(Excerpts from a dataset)
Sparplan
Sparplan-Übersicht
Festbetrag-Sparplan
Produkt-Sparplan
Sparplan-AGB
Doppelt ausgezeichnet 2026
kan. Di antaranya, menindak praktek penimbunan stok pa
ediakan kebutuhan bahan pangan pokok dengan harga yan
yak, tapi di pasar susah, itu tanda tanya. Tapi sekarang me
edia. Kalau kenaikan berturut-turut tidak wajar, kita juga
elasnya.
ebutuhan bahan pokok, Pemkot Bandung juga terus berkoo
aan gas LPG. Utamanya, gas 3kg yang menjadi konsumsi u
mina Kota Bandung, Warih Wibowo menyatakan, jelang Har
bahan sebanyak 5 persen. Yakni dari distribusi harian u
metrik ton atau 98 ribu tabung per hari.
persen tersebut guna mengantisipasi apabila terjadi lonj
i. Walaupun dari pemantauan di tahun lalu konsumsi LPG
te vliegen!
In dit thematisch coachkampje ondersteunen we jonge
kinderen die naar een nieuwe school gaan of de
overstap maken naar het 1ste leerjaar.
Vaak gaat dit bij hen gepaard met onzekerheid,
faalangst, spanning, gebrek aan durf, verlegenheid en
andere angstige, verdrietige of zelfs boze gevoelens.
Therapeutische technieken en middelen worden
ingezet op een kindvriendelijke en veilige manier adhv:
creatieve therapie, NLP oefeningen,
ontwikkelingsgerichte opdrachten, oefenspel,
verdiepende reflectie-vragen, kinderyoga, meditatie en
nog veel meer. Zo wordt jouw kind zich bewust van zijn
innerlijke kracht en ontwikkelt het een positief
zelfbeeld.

## Work order
Repeat the entries shown above, every one, word for word.

## Answer to this task
Sparplan
Sparplan-Übersicht
Festbetrag-Sparplan
Produkt-Sparplan
Sparplan-AGB
Doppelt ausgezeichnet 2026
kan. Di antaranya, menindak praktek penimbunan stok pa
ediakan kebutuhan bahan pangan pokok dengan harga yan
yak, tapi di pasar susah, itu tanda tanya. Tapi sekarang me
edia. Kalau kenaikan berturut-turut tidak wajar, kita juga
elasnya.
ebutuhan bahan pokok, Pemkot Bandung juga terus berkoo
aan gas LPG. Utamanya, gas 3kg yang menjadi konsumsi u
mina Kota Bandung, Warih Wibowo menyatakan, jelang Har
bahan sebanyak 5 persen. Yakni dari distribusi harian u
metrik ton atau 98 ribu tabung per hari.
persen tersebut guna mengantisipasi apabila terjadi lonj
i. Walaupun dari pemantauan di tahun lalu konsumsi LPG
te vliegen!
In dit thematisch coachkampje ondersteunen we jonge
kinderen die naar een nieuwe school gaan of de
overstap maken naar het 1ste leerjaar.
Vaak gaat dit bij hen gepaard met onzekerheid,
faalangst, spanning, gebrek aan durf, verlegenheid en
andere angstige, verdrietige of zelfs boze gevoelens.
Therapeutische technieken en middelen worden
ingezet op een kindvriendelijke en veilige manier adhv:
creatieve therapie, NLP oefeningen,
ontwikkelingsgerichte opdrachten, oefenspel,
verdiepende reflectie-vragen, kinderyoga, meditatie en
nog veel meer. Zo wordt jouw kind zich bewust van zijn
innerlijke kracht en ontwikkelt het een positief
zelfbeeld.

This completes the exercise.